B. Scope and Applicability
This policy statement supersedes the Statements of Policy issued by
the FDIC and the Resolution Trust Corporation ("RTC") in 1991. It
generally applies to the Corporation when it is liquidating assets of
an insured depository institution in its corporate or receivership
capacities (the "Corporation"). It applies to any tax, penalty,
interest, or other related charge imposed or sought to be imposed on
property to whose ownership the FDIC succeeds in such capacities.
C. Taxes
Payment of Taxes: The Corporation will pay its proper tax
obligations when they come due. Furthermore, the Corporation will pay
claims for delinquencies as promptly as is consistent with sound
business practice and the orderly administration of the insured
depository institution's affairs. The Corporation may decline to pay
property taxes, including delinquency charges or other claims, in
situations where abandonment of its interest in the property is
appropriate.
Owned Real Property: Owned real property of the
Corporation is subject to state and local real property taxes, if those
taxes are assessed according to the property's value. The Corporation
is immune from real property taxes assessed on other bases.
- - -
**ACTION ITEM:**
Continue the FDIC tax policy statement from the sentence ending "assessed on other bases."

Collected data
- - -
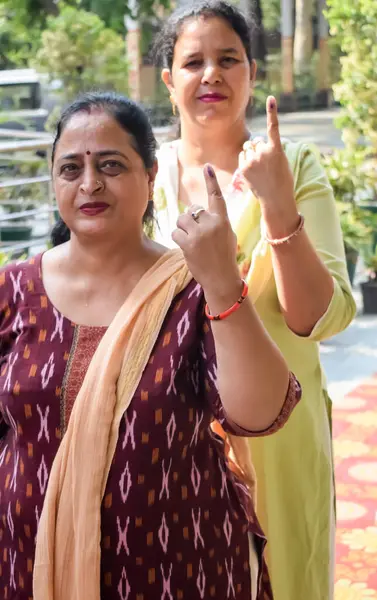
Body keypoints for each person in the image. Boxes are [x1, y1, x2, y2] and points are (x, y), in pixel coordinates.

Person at [0, 91, 301, 600]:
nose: (90, 183)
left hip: (177, 568)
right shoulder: (13, 291)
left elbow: (262, 414)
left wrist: (224, 282)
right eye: (70, 168)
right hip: (29, 565)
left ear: (150, 174)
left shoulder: (191, 287)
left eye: (111, 164)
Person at [152, 2, 357, 599]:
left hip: (277, 434)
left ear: (252, 73)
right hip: (171, 432)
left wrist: (277, 206)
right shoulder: (143, 178)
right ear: (169, 80)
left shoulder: (292, 167)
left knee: (282, 577)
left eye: (228, 59)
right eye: (193, 61)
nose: (210, 74)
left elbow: (314, 318)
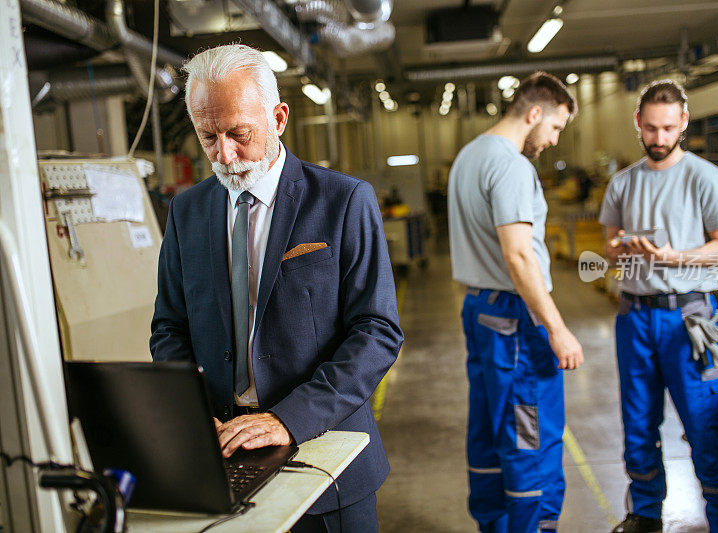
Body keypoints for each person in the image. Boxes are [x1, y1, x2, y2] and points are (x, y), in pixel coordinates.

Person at [150, 44, 403, 532]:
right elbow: (169, 327)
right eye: (207, 137)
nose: (224, 154)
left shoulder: (344, 201)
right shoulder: (187, 213)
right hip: (225, 457)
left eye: (239, 134)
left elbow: (377, 332)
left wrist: (289, 418)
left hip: (327, 460)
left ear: (279, 117)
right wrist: (192, 410)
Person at [599, 80, 718, 533]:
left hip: (690, 318)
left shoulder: (706, 177)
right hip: (634, 317)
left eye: (668, 128)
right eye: (650, 129)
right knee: (638, 425)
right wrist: (623, 249)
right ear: (637, 124)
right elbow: (607, 248)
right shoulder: (623, 183)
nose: (658, 139)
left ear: (683, 123)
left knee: (704, 425)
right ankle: (645, 514)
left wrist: (673, 257)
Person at [448, 72, 584, 533]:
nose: (553, 140)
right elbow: (519, 254)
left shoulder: (469, 156)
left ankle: (495, 525)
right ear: (533, 114)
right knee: (532, 435)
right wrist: (557, 328)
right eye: (556, 128)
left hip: (479, 313)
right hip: (515, 320)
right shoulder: (511, 165)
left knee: (489, 426)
- - -
**ANSWER TO THIS TASK:**
Secured Interests in Real Property: Real property which
is subject to a security or lien interest in favor of the FDIC is
subject to ad valorem taxes and taxes assessed on other bases.
Personal Property: The Corporation is immune from all
forms of taxation on personal property.
Other Related Taxes: The Corporation is immune from taxes
other than ad valorem real property taxes. Taxes on sales, transfers,
or other dispositions of Corporation property are generally in the
nature of excise taxes which are levied on the transaction and not on
the property (although the calculation of the amount of tax may be
based on the property's sale price); the Corporation is immune from
such taxes.
D. Interest and Penalties
Interest: The Corporation will pay interest for periods
before and during FDIC ownership on delinquent taxes properly owed at
the rate provided under state law but only to the extent the interest
payment obligation is secured by a valid lien. The Corporation will
generally follow a state's own characterization as to whether a
delinquency charge constitutes a penalty, but will reserve its right to
challenge any charge (or portion thereof) called interest that is
demonstrably a penalty.
Penalties: The Corporation is not liable for any amounts
in the nature of fines or penalties. The Corporation will not pay, or
recognize liens for, such amounts. The Corporation will not pay
attorneys' fees or other similar costs that may be imposed under state
law in connection with the resolution of tax disputes.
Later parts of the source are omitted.